Chad, you walked into a trap. An appraiser can form an AMC and thus compete as an AMC and an appraiser, but that would entail great expense. And a small AMC struggles to successfully compete against large national foot print/connected politically AMC's.
The individual appraisers who work for an AMC are approved by the lender client. And there are cases where a lender uses both an AMC and a panel. But limting the discussion to lenders using an AMC, here is what it looks like :
Appraiser Chad is approved by lender X.
Lender X can accept an appraisal directly from appraiser Chad. It cost the lender nothing, since the appraisal fee is covered by the borrower
Lender X decides to switch to AMC called Zipfast. You sign up for the Zipfast panel. Now Zipfast offers your appraisal service to the lender, AND the review and admin service of Zipfast - at no additional cost to the lender, because your appraisal AND the Zipfast "payment" (their profit) is divided from the borrower covered fee ( the split ). In other words, when you worked directly for the lender, you made $600 from the $600 borroer covered fee. Today, when you accepted an order from that same lender through Zipfast, you made $300 from the borrower's covered fee, and Zipfast kept $300. It costs the lender nothing to get both you and the Zipfast service. (Even if the lender technically paid Zipfast, it did not cost the lender )
How can you compete with that? With extreme difficulty.

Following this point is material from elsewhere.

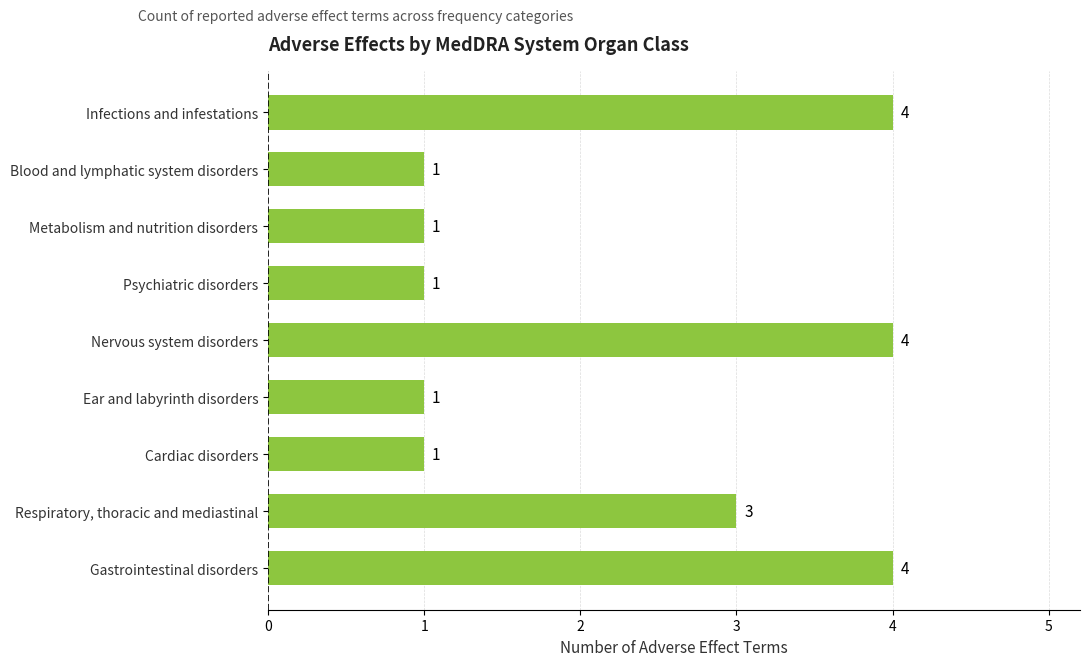

Reading top to bottom, what are all the values shown in this chart?

Infections and infestations=4	Blood and lymphatic system disorders=1	Metabolism and nutrition disorders=1	Psychiatric disorders=1	Nervous system disorders=4	Ear and labyrinth disorders=1	Cardiac disorders=1	Respiratory, thoracic and mediastinal=3	Gastrointestinal disorders=4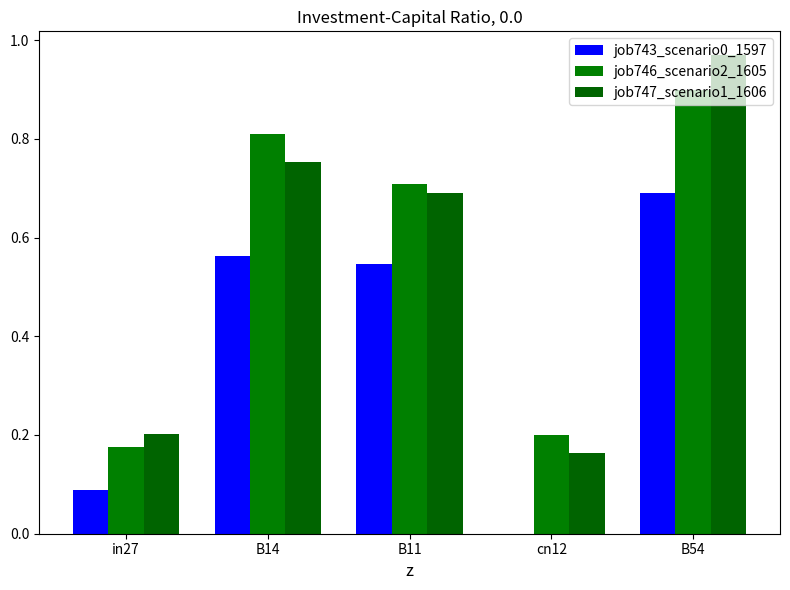

Count the number of categories in the chart.

5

If the lender had to pay a separate hard cost to use Zipfast , then you could compete on a level playing field. If it costs the lender $100 additional per order to use the Zipfast AMC, the lender might decide to use you instead and do their own admin. This explains why the lenders and the AMC's fight tooth and nail to keep the fee split system because it offers the AMC's an unheard-of, unfair competitive advantage in other businesses. Every other professional service or business has to charge a cost to its customers.